This quote says it all...

by Justice-One 8 Replies latest jw friends

  • Justice-One

    For the first time in my life, I was reading things, which had not been approved by the Prophet's censors, and the impact on my mind was devastating. Sometimes I would glance over my shoulder to see who was watching me, frightened in spite of myself. I began to sense faintly that secrecy is the keystone of all tyranny. Not force, but secrecy...censorship. When any government, or any church for that matter, undertakes to say to it's subjects, This you may not read, this you must not see, this you are forbidden to know, the end result is tyranny and oppression, no matter how holy the motives. Mighty little force is needed to control a man whose mind has been hoodwinked; contrariwise, no amount of force can control a free man, a man whose mind is free. No, not the rack, not fission bombs, not anything---you can't conquer a free man; the most you can do is kill him. --- Robert A. Heinlein Revolt In 2100

  • daniel-p

    I've read a couple Heinlein books, but it was a long time ago. Any good recommendations?

  • Andy C
    Andy C

    The Moon is a Harsh Mistress.

  • SirNose586

    Hey, hopefully the revolt will come before them, eh?

  • Justice-One

    I enjoyed Farnham's Freehold, and Starship Troopers. As well as 2100.

  • Ouroboros

    I am currently re-reading "Stranger in a Strange Land". Such a great book. Highly recommended.

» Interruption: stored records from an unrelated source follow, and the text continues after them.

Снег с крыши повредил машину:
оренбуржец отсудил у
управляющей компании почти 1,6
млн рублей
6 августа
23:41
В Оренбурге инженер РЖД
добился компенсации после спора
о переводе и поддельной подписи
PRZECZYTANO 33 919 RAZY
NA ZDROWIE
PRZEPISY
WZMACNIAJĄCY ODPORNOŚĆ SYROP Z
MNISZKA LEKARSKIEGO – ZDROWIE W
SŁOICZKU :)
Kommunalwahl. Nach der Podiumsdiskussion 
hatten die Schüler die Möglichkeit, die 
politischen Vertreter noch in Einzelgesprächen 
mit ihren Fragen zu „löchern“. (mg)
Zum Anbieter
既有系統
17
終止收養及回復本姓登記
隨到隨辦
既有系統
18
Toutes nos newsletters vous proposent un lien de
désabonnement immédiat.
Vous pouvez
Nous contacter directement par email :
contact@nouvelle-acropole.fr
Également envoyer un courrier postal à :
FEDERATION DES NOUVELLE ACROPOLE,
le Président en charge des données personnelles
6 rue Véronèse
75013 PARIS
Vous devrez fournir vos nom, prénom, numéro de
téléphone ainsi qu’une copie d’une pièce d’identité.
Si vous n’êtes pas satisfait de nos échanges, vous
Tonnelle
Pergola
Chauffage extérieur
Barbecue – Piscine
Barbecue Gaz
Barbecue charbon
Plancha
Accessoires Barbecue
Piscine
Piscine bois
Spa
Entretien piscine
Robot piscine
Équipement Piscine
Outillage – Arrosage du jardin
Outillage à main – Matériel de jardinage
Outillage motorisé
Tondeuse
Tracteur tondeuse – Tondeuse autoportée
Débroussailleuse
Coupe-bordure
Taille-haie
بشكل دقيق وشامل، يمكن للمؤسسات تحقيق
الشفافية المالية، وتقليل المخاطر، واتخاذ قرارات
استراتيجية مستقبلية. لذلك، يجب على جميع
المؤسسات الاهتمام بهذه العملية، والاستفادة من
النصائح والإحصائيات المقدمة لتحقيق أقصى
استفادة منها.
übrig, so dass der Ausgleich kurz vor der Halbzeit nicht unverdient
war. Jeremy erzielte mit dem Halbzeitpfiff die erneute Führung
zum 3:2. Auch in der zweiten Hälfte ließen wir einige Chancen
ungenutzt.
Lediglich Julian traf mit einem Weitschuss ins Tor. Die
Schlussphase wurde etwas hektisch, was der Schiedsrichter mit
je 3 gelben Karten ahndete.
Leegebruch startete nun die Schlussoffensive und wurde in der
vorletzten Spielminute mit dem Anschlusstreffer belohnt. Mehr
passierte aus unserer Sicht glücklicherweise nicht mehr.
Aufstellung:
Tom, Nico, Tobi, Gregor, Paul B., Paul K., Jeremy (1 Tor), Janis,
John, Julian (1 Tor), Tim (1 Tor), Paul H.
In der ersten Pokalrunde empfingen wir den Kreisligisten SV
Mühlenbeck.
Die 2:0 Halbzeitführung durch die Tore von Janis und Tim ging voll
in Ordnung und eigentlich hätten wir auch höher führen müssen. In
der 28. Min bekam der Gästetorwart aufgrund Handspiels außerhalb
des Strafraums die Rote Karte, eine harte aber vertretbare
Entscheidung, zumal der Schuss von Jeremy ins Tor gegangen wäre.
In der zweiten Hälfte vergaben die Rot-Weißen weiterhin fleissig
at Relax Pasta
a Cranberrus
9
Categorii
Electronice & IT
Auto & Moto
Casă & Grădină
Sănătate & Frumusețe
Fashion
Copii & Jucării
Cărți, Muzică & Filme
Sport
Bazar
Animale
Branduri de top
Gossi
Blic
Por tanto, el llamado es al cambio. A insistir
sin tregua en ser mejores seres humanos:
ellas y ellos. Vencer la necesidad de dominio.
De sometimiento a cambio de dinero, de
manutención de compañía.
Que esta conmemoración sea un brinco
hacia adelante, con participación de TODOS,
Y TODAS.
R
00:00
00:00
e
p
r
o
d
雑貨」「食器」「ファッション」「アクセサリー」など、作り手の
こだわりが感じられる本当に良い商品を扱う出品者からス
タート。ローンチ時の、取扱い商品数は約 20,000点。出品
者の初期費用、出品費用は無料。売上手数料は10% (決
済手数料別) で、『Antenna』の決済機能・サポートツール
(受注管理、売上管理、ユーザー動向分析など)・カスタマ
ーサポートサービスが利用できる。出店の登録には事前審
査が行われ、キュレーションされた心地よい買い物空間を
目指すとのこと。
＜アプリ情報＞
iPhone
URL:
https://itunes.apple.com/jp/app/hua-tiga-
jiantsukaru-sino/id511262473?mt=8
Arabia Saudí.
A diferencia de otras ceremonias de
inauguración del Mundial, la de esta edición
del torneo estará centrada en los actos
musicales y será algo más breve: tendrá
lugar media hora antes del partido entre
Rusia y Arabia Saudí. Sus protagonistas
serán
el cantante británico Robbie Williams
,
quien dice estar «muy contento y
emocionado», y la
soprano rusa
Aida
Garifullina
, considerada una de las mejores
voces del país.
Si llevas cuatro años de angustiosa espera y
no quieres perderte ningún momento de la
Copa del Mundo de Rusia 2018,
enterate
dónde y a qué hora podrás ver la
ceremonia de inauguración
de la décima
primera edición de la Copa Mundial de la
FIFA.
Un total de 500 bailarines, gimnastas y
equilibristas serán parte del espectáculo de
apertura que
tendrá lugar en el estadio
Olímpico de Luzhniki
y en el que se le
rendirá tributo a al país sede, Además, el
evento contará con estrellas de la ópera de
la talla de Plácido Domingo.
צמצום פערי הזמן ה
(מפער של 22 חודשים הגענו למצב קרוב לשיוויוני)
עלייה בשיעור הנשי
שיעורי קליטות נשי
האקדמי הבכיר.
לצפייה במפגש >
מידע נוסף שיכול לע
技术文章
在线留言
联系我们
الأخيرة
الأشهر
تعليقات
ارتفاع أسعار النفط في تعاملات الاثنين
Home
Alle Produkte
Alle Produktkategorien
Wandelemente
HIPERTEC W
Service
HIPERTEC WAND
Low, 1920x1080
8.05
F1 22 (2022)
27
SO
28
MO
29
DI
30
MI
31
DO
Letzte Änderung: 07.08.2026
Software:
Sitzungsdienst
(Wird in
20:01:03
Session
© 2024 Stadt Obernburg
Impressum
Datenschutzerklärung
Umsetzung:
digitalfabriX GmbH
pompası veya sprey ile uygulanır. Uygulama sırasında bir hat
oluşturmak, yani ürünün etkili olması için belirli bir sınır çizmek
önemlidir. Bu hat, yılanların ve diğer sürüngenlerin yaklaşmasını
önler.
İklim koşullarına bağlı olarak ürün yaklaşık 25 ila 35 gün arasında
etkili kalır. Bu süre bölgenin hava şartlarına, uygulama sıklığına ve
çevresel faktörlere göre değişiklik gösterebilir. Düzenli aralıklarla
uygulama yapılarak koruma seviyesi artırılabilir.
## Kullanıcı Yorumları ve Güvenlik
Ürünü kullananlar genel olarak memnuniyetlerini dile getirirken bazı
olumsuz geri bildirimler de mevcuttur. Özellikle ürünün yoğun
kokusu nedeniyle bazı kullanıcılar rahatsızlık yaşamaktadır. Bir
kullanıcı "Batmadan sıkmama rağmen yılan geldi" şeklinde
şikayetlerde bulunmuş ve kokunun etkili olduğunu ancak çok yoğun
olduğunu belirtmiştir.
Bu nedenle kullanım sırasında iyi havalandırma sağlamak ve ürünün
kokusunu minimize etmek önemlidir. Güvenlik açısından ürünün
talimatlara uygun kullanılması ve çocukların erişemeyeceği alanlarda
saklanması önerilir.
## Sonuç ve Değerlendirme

    "Revolt in 2100" is also a fantastic book.

    Other favorites, in addition to those mentioned:

    Time Enough for Love,


    I Will Fear No Evil

    To Sail Beyond the Sunset

    The Cat Who Walks Through Walls

    Citizen of the Galaxy

    and many, many more....

  • serendipity

    Welcome ouroborus!

  • VM44

    I read Rocket Ship Galileo in elementary school.

    I was not impressed with how Heinlein turned the plot in the second half of the book towards killing Nazi's on the moon. But the book was published in 1947, a few years after WWII ended, so what can one expect from an author who glorified the military way of life (e.g. Starship Troopers)


  • Justice-One
    so what can one expect from an author who glorified the military way of life (e.g. Starship Troopers)

    I'm not so sure that he glorified the military. But what he did do, was try to show that freedoms are not free.